April 10, 2024

Duckworth Meets with Diaper Bank Advocates, Underscores Efforts to Pass Her Bill to End Diaper Need for Low-Income Families Nationwide


[WASHINGTON, DC] – Today, U.S. Senator Tammy Duckworth (D-IL) met with diaper bank leaders and advocates—including members of the National Diaper Bank Network and Cradles to Crayons Founder & CEO Lynn Margherio—to discuss her efforts to help make it easier for low-income families to afford the diapers that they need for their children. In her meetings, Duckworth highlighted that she was able to successfully secure $20 million in the final fiscal year (FY) 2024 appropriations package—building on the $20 million she secured in FY 2023 and the $10 million in the FY 2022 appropriations package—dedicated to expanding diaper distribution programs. Building on this progress, the Senator also underscored the need to pass her bipartisan End Diaper Need Act which would help assist low-income families to address diaper need by providing targeted funding for states, territories and other eligible entities working on this issue. Photos of Senator Duckworth’s meetings can be found on the Senator’s website.

Between putting food on the table and paying the bills, the last thing working parents should have to worry about is whether they can afford something as basic as the diapers their families need,” said Duckworth. “After working for years to secure major funding that is supporting our nation’s diaper banks, there is still more work to do to help people most in need. Today, leaders of the National Diaper Bank Network and Cradles to Crayons and I agreed: Congress must pass my bipartisan legislation so we can help end diaper need for all families.”

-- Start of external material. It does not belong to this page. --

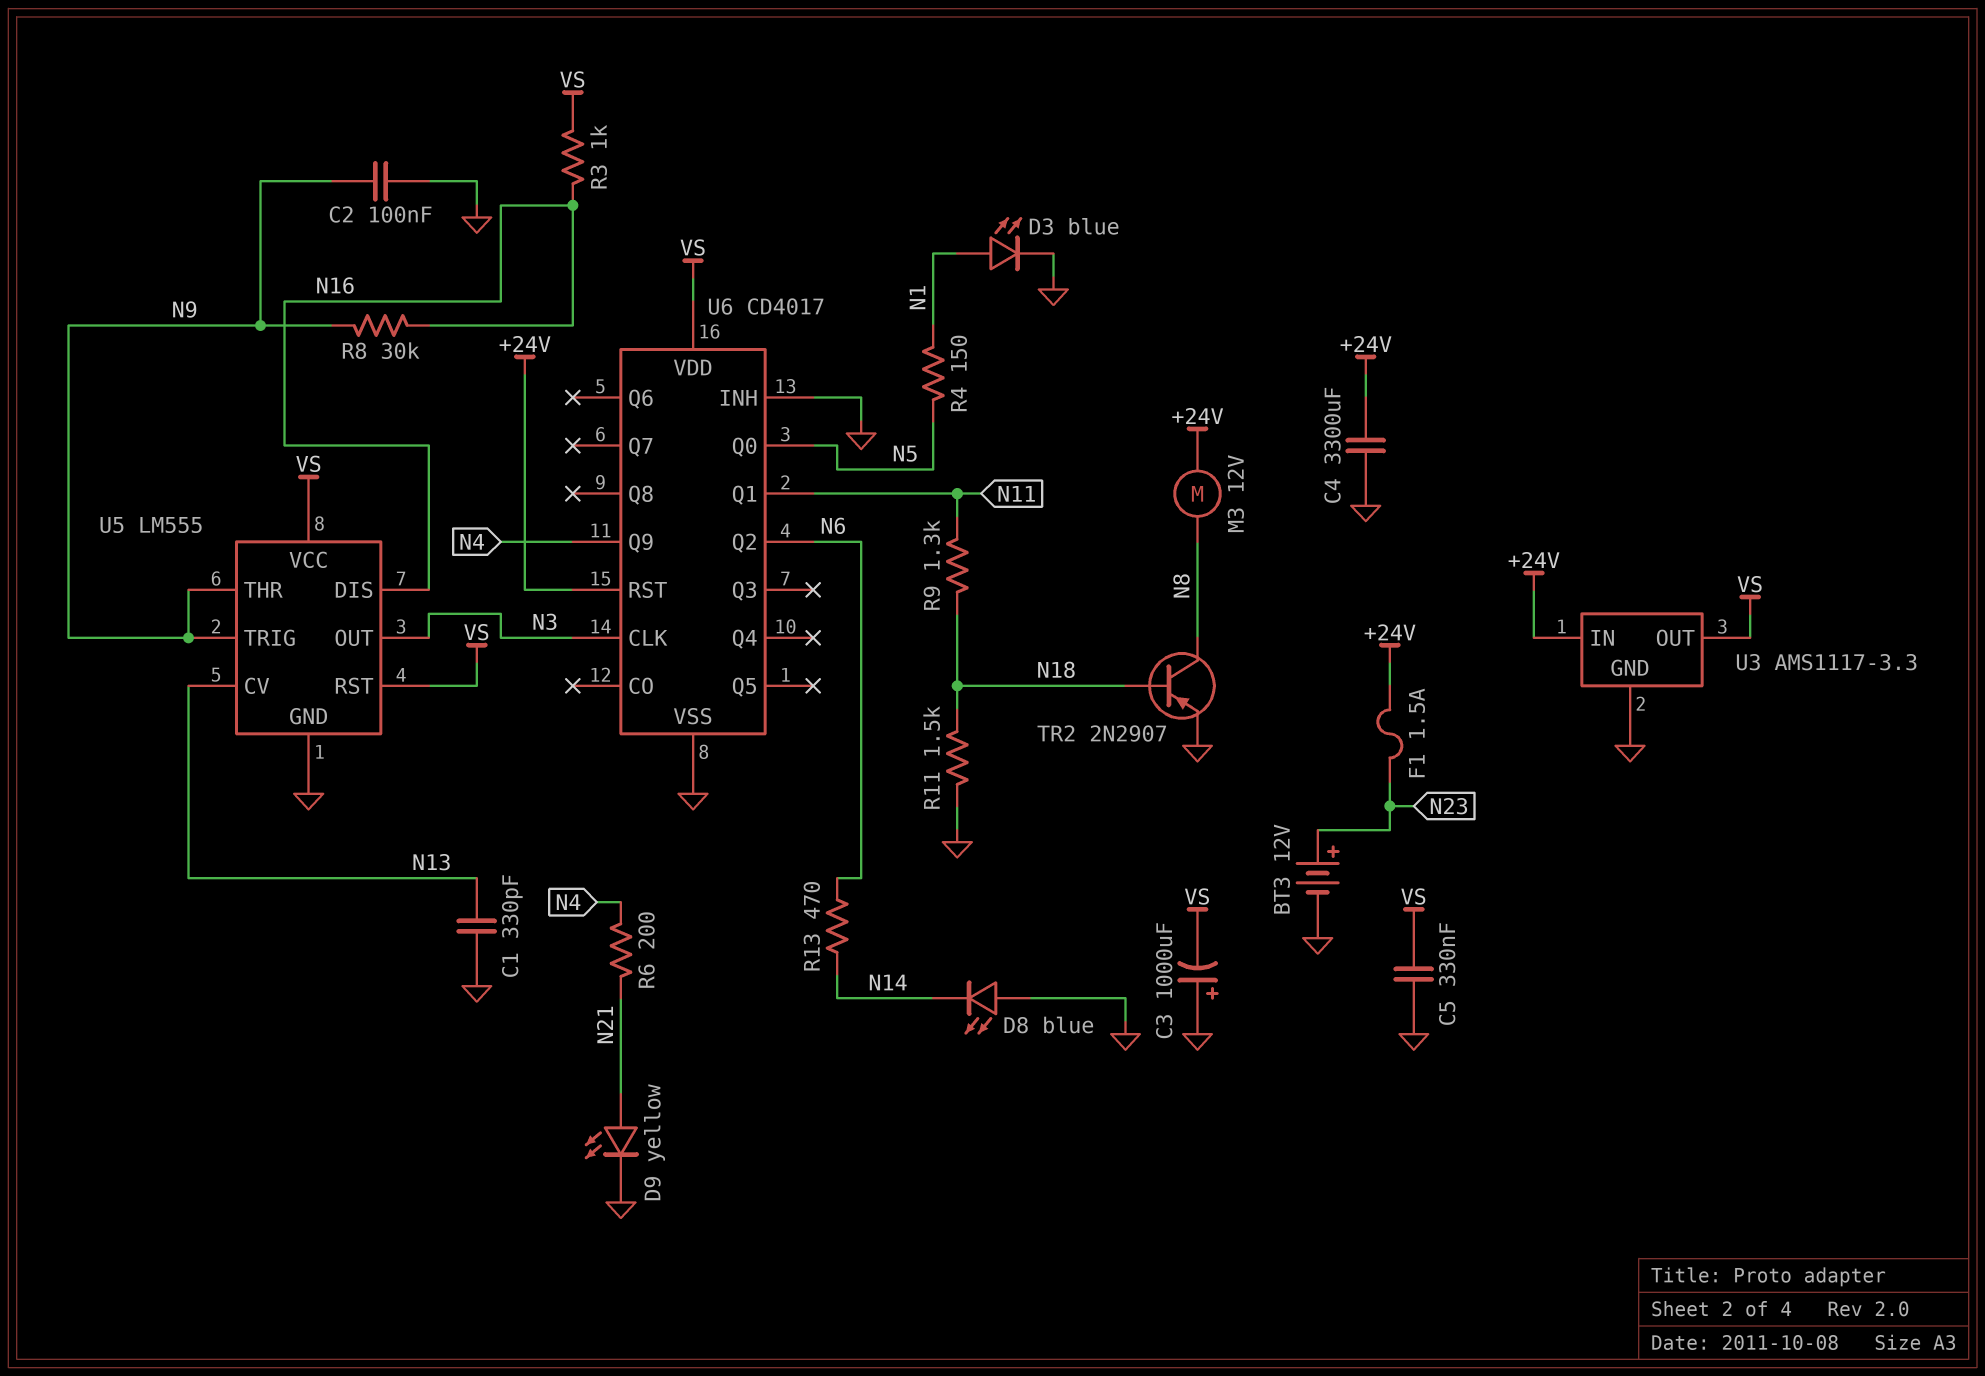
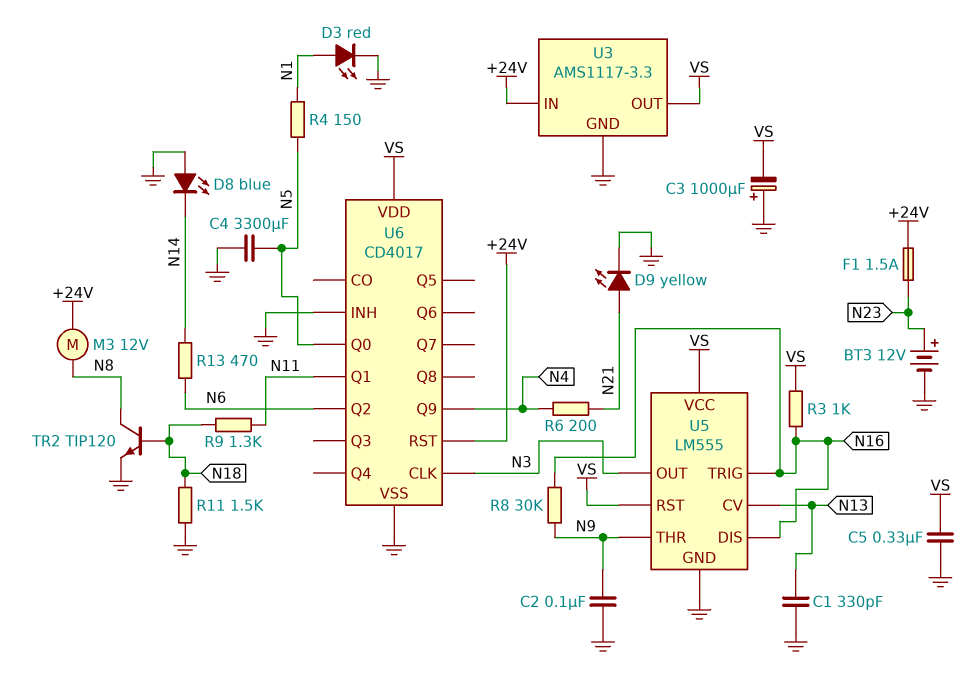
C4: 3300uF (+24V, GND) -> 3300uF (GND, N5)
D3: LED blue (A N1, K GND) -> LED red (A N1, K GND)
TR2: PNP 2N2907 (B N18, C N8, E GND) -> NPN TIP120 (B N18, C N8, E GND)
U5 pin TRIG: N9 -> N16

Diapers are not only critical for those who wear them; they’re also essential for the economic and emotional health of a family as a whole. However, in this country, according to a recent survey by the National Diaper Bank Network, nearly half of families have reported not having enough diapers, and more than a quarter of respondents who reported diaper need said that they skipped meals to pay for more diapers.